### About this exercise
Can you update the records by replacing every "Person at" with "Individual at" and leaving all else unchanged? Leave the pictures out of your answer.
--*--
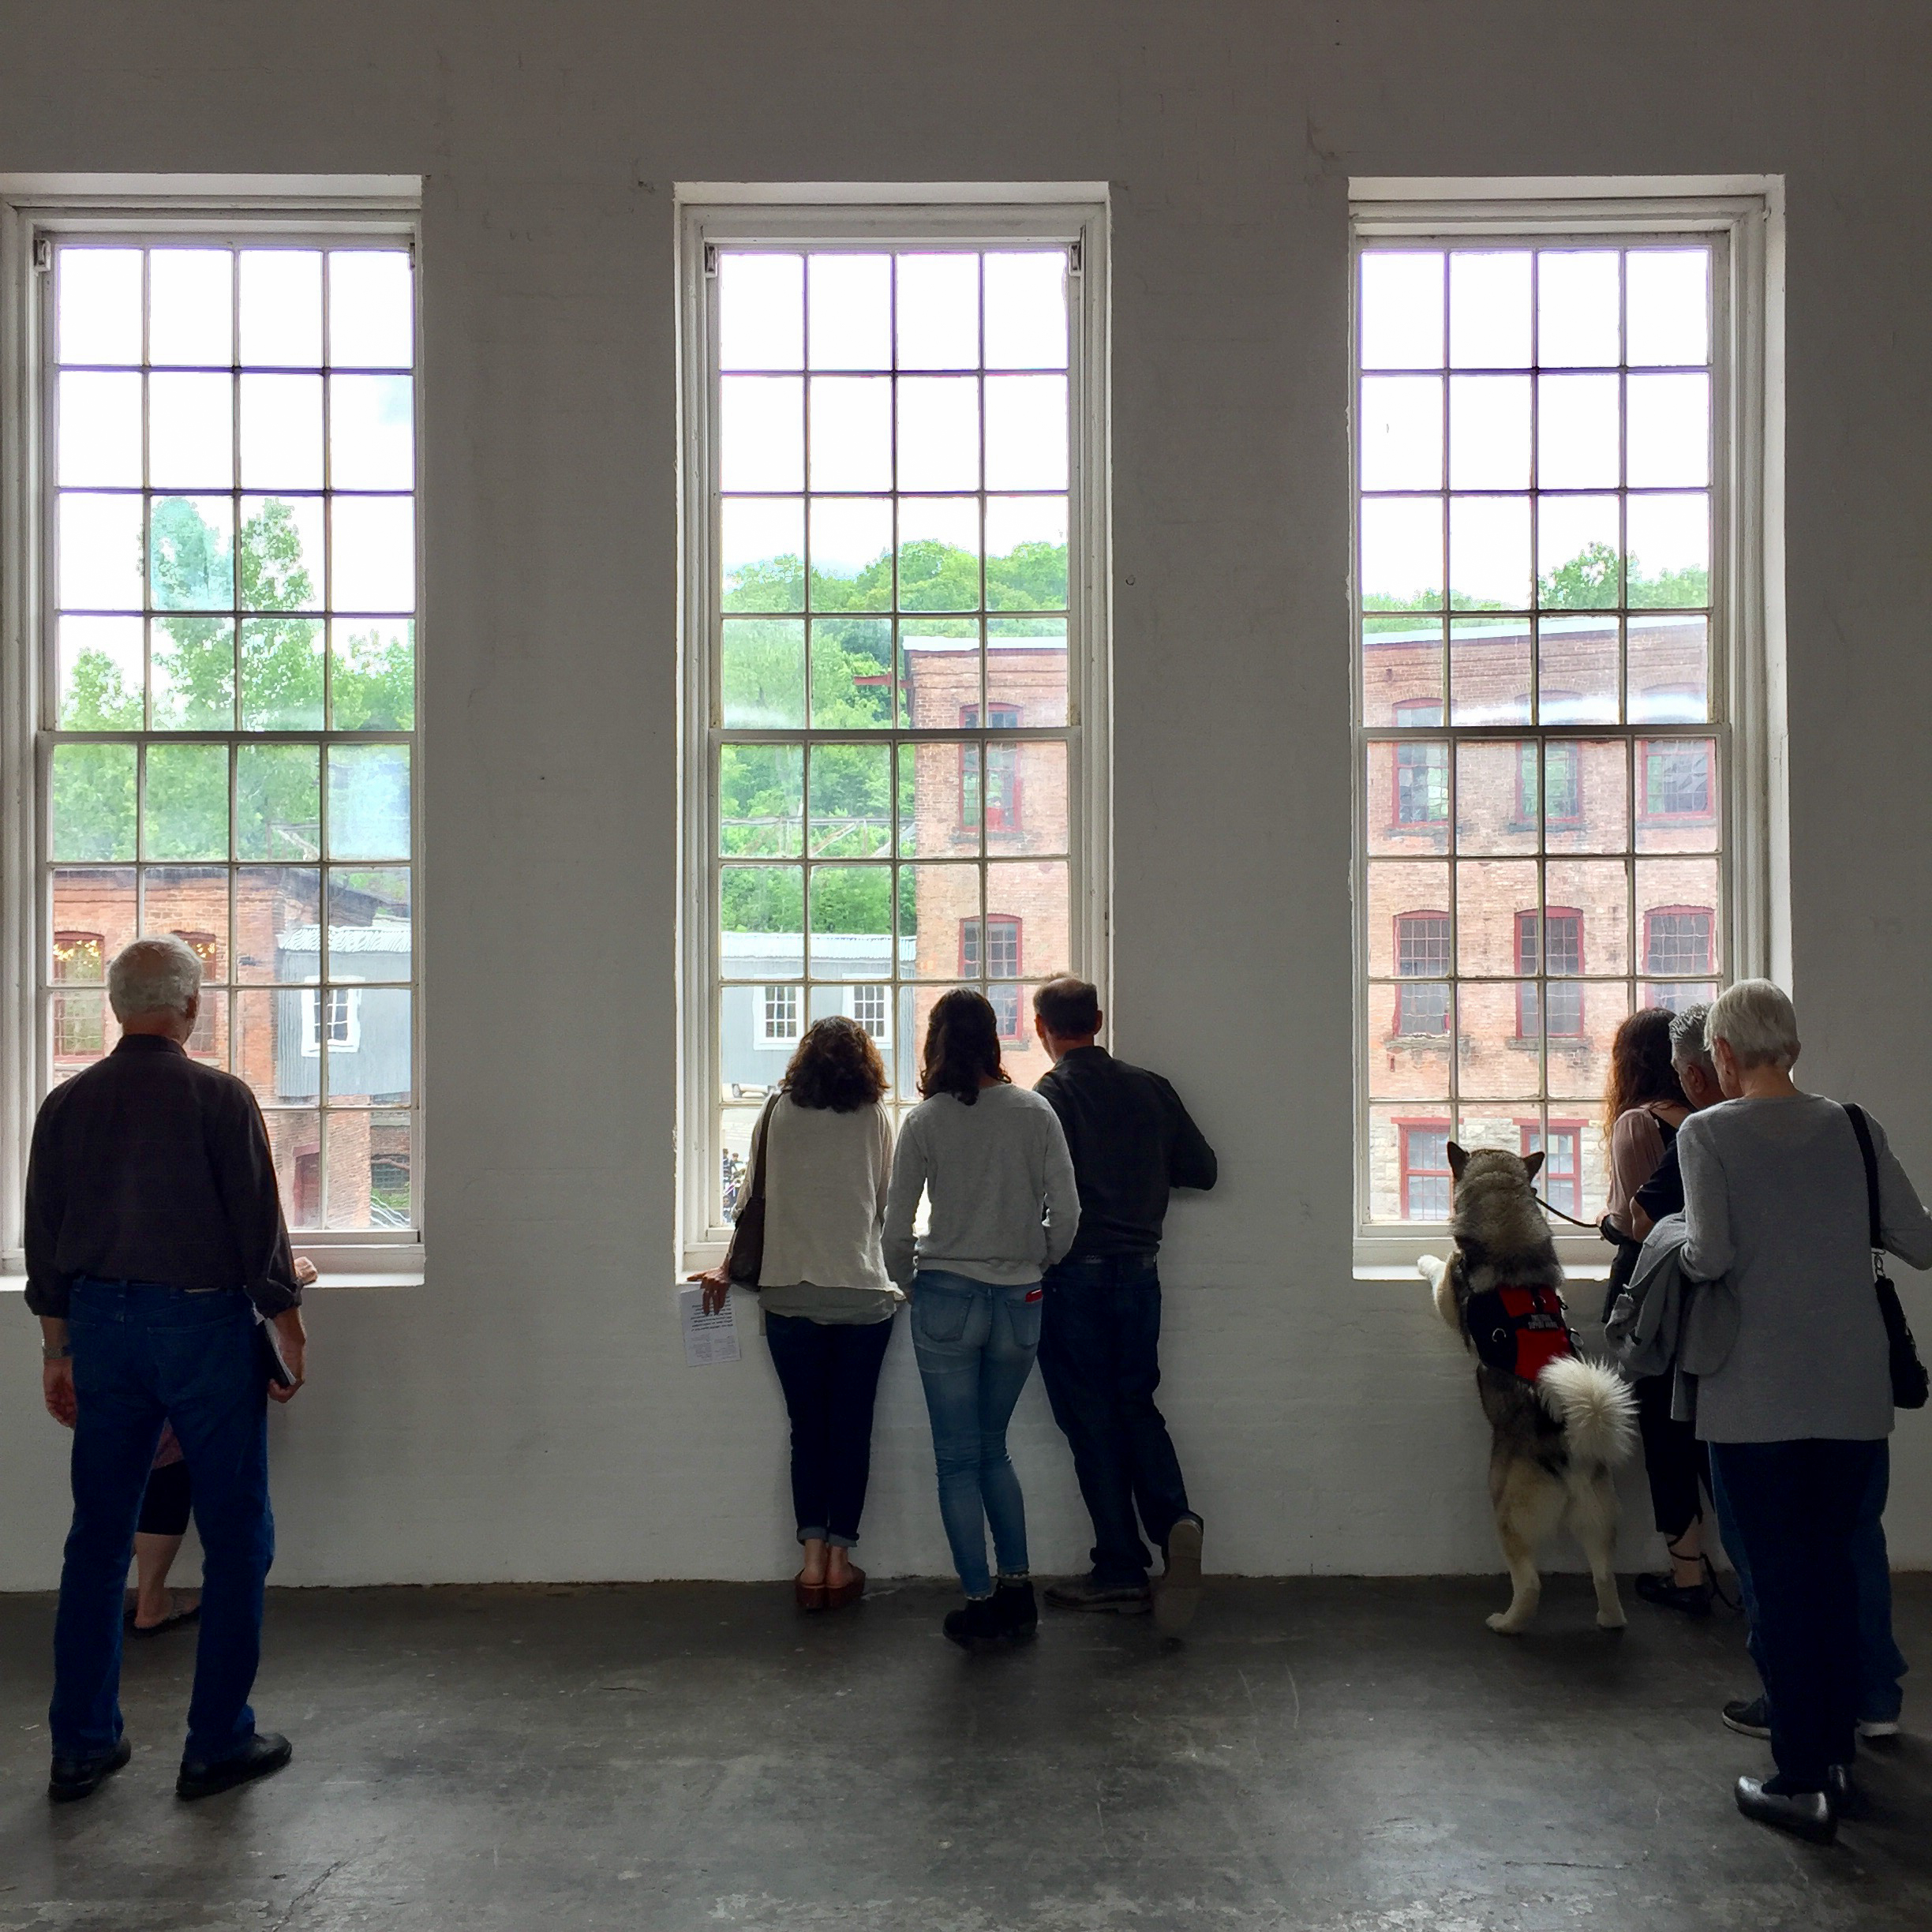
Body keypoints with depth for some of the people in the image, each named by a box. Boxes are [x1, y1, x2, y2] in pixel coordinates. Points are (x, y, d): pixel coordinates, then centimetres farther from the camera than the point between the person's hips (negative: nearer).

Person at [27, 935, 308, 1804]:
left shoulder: (66, 1105, 4)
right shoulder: (220, 1098, -11)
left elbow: (44, 1244, 9)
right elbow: (260, 1230, -11)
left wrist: (58, 1353, 18)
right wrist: (290, 1340, -1)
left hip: (101, 1325, 5)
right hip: (205, 1325, -5)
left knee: (97, 1538, 14)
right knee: (235, 1537, 6)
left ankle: (81, 1747, 21)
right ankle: (219, 1742, 11)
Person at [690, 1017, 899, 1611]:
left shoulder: (778, 1114, 3)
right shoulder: (874, 1118, 1)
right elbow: (886, 1204, 8)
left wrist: (730, 1270, 17)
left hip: (790, 1297, 1)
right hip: (864, 1296, -1)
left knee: (807, 1428, 9)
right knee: (852, 1428, 8)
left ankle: (813, 1557, 7)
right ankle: (840, 1558, 11)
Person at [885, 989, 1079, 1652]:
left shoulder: (925, 1122, -6)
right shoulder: (1034, 1112, -2)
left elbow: (896, 1230, -5)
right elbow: (1066, 1212, -3)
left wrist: (911, 1281, 14)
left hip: (946, 1299, -2)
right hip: (1019, 1302, 3)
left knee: (958, 1458, 7)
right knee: (992, 1447, 20)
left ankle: (981, 1604, 10)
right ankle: (1017, 1586, 17)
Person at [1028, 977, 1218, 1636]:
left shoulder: (1047, 1099, -11)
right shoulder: (1150, 1089, 3)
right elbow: (1202, 1169, 8)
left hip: (1074, 1277, -4)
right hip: (1140, 1269, 5)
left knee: (1091, 1420, 5)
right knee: (1136, 1405, 16)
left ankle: (1122, 1570, 10)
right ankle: (1174, 1520, -7)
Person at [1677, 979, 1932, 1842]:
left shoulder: (1707, 1133, -9)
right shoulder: (1853, 1127, 2)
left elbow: (1709, 1254, -20)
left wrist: (1674, 1247, 2)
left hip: (1755, 1399, -4)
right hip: (1854, 1391, 4)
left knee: (1779, 1577, 4)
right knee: (1834, 1565, 17)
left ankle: (1801, 1782, 10)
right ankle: (1839, 1756, 26)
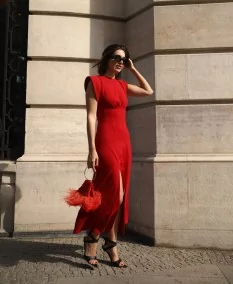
--*--
### Response below
Body keypoints with depth for some of the people in the image, each named by a box. Boxes are [x1, y1, x2, y2] in pixel coordinates. Points are (x, y, d): pixel coordinates, then centimetres farther from the camera than the point between the person's hips (negative: nearer).

Individual at [27, 935, 308, 1804]:
left shoulder: (66, 1105, 4)
right shoulder: (220, 1098, -11)
left elbow: (44, 1244, 9)
right elbow: (260, 1230, -11)
left wrist: (58, 1353, 18)
right wrist: (290, 1340, -1)
left hip: (101, 1325, 5)
right hip: (205, 1325, -5)
left knee: (97, 1538, 14)
right knee: (235, 1537, 6)
left ankle: (81, 1747, 21)
right ankle: (219, 1742, 11)
Individual at [690, 1017, 899, 1611]:
left shoulder: (778, 1114, 3)
right shoulder: (874, 1118, 1)
right elbow: (886, 1204, 8)
left wrist: (730, 1270, 17)
left hip: (790, 1297, 1)
right hip: (864, 1296, -1)
left knee: (807, 1428, 9)
right knee: (852, 1428, 8)
left ankle: (813, 1557, 7)
right ankle: (840, 1558, 11)
Individual at [885, 989, 1079, 1652]:
left shoulder: (925, 1122, -6)
right shoulder: (1034, 1112, -2)
left elbow: (896, 1230, -5)
right elbow: (1066, 1212, -3)
left wrist: (911, 1281, 14)
left hip: (946, 1299, -2)
right hip: (1019, 1302, 3)
left knee: (958, 1458, 7)
right knee: (992, 1447, 20)
left ankle: (981, 1604, 10)
right ankle: (1017, 1586, 17)
Individual at [1028, 977, 1218, 1636]:
left shoulder: (1047, 1099, -11)
right shoulder: (1150, 1089, 3)
right elbow: (1202, 1169, 8)
left hip: (1074, 1277, -4)
right hip: (1140, 1269, 5)
left knee: (1091, 1420, 5)
right knee: (1136, 1405, 16)
left ankle: (1122, 1570, 10)
right ankle: (1174, 1520, -7)
Individual at [1677, 979, 1932, 1842]:
left shoulder: (1707, 1133, -9)
right shoulder: (1853, 1127, 2)
left elbow: (1709, 1254, -20)
left wrist: (1674, 1247, 2)
left hip: (1755, 1399, -4)
right hip: (1854, 1391, 4)
left knee: (1779, 1577, 4)
right knee: (1834, 1565, 17)
left ankle: (1801, 1782, 10)
right ankle: (1839, 1756, 26)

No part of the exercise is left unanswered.